Background

Chlamydia trachomatis (C.t.) is the etiological agent of blinding trachoma and the most prevalent sexually transmitted disease in the world. Chlamydiae are gram-negative obligate intracellular bacteria that have evolved to occupy a niche within the host cytoplasm derived from a modified endocytic vesical called an inclusion. Chlamydia initiates entry into the host cell by binding to the sialic acid moieties of proteins on the host cell surface. The precise mechanisms regulating entry of C.t. into the host cell are poorly understood but several studies have implicated clathrin mediated endocytosis (Hodinka et al., 1988; Wyrick et al., 1989; Majeed and Kihlstrom, 1991), while others have suggested caveola mediated entry is involved (Boleti et al., 1999). C.t. is taken up into the cell within an endocytic vesicle which it heavily modified to form the chlamydial inclusion. Fusion of this compartment with lysosomes is blocked and the bacterium secretes numerous effector proteins that subvert host resources and redirect them to the inclusion to promote chlamydial proliferation. The Chlamydial lifecycle is biphasic, consisting of different infectious and proliferative stages. The infectious but metabolically inactive form is referred to as an elementary body (EB) while the metabolically active but non-infectious form is called the reticulate body (RB) (Figure 1). Chlamydial EB’s bind to sialic acid residues on cell surface receptors and through an unknown mechanism induce their uptake by the cell into an endocytic vesicle. The inclusion avoids fusion with lysosomes and degradative compartments while trafficking along microtubules to the peri Golgi region. By about 4 h post-infection, most of the EBs have converted to RBs. Following chlamydial cell division, the RB’s undergo asynchronous conversion to EB’s. Depending on stress, cellular environment, and nutrient availability the chlamydial replicative cycle takes 48-72 h to complete and chlamydia exits via host cell lysis or through extrusion. Of note, the EB is the form usually purified (Caldwell et al., 1981) although techniques have been described to purify RBs (Skipp et al., 2016). For C.t. purifications, the EB is most desirable, since it is the stage associated with infectivity.

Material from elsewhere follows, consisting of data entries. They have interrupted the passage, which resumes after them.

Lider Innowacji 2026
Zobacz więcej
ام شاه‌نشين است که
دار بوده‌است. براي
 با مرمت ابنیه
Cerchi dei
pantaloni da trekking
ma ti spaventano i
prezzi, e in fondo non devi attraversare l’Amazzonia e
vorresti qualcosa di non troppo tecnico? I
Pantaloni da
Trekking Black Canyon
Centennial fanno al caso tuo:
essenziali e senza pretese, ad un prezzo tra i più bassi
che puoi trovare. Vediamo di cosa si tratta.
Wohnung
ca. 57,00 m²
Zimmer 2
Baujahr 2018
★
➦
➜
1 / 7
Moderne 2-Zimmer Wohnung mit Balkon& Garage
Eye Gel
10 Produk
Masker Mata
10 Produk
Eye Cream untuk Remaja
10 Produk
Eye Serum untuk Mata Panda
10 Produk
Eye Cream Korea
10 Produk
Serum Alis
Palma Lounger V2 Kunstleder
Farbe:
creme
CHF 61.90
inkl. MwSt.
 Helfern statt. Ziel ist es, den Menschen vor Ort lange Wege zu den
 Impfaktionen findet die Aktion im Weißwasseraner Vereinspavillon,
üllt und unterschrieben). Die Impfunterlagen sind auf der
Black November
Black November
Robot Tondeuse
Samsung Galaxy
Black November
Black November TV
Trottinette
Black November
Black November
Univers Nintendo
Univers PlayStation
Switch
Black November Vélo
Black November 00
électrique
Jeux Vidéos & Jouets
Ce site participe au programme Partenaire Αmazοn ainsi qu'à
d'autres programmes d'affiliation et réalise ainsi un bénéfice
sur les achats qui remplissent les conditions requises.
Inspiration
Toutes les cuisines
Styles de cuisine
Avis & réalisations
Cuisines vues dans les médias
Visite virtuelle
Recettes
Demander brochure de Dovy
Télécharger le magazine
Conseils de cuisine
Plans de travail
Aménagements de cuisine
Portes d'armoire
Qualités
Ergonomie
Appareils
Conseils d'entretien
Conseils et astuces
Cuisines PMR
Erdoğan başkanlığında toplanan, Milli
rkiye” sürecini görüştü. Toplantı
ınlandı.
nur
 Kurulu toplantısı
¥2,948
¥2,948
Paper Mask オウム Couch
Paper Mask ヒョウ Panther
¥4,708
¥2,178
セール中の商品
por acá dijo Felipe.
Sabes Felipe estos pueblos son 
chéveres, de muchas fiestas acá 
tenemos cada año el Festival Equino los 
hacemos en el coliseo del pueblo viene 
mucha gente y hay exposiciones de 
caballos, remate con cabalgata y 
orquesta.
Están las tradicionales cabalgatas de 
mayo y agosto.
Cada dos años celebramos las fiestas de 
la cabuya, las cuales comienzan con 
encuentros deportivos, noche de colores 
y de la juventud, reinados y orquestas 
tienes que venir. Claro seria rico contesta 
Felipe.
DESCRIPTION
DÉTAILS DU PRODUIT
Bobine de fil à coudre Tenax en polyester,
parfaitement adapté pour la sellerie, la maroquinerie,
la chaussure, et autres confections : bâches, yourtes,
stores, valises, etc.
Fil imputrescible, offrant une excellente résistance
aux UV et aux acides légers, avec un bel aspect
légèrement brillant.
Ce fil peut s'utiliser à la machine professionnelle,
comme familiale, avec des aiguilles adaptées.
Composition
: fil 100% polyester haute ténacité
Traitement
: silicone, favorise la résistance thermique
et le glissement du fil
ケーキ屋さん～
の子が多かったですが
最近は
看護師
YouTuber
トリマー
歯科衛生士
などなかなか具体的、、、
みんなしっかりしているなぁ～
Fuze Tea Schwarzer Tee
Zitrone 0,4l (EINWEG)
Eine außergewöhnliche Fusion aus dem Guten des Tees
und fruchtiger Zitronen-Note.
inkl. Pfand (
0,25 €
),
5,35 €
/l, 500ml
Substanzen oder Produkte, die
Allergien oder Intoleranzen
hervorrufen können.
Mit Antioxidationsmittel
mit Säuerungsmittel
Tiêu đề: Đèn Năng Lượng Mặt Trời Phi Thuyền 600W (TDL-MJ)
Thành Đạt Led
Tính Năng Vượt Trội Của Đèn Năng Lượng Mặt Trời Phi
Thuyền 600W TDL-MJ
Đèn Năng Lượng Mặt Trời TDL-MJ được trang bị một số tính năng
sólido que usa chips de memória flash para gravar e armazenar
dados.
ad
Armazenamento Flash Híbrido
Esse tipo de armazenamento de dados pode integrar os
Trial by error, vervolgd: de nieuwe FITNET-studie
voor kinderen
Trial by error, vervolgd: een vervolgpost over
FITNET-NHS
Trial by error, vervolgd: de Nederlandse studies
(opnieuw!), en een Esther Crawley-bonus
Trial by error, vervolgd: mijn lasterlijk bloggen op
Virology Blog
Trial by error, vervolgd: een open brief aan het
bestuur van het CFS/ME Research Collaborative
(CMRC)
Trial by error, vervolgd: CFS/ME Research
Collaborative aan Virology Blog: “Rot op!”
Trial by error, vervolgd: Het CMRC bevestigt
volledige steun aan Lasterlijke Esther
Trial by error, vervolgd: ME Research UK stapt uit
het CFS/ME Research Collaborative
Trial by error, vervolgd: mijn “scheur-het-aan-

Figure 1. Transmission electron micrograph of wild-type C.t. L2 at 36h post-infection. Scale bar is 1 µm.

Although one study reported that a medium had been developed that could support the axenic metabolic and biosynthetic activity from both EBs and RBs, to the best of our knowledge no lab has had success in using this media to support propagation of chlamydia (Omsland et al., 2012). Thus, in the research laboratory, C.t. is typically cultivated in HeLa 229, Hep2, McCoy, or Vero cells although other cell-types can be used they are less common. Until recently, C.t. was largely intractable to genetic manipulation but advances in tools to generate site-specific mutations and to overexpress proteins during infection have revolutionized the field and labs are now making recombinant C.t. clones regularly. In the past, large preparations of C.t. EBs could carry the lab for quite some time. Now, with the generation of new strains occurring on a regular basis, C.t. preparations are a much more common occurrence in the chlamydia laboratory. This is certainly a good thing but cultivating, purifying, and titering new C.t. strains on a regular basis can be a costly and time-consuming endeavor. Not to mention that a key reagent that has been used for years, Renografin, has been made extremely difficult to obtain due to Mallinckrodt ceasing production. Fortunately, a similar product has been identified and new sources discovered (this information will be provided in the materials section).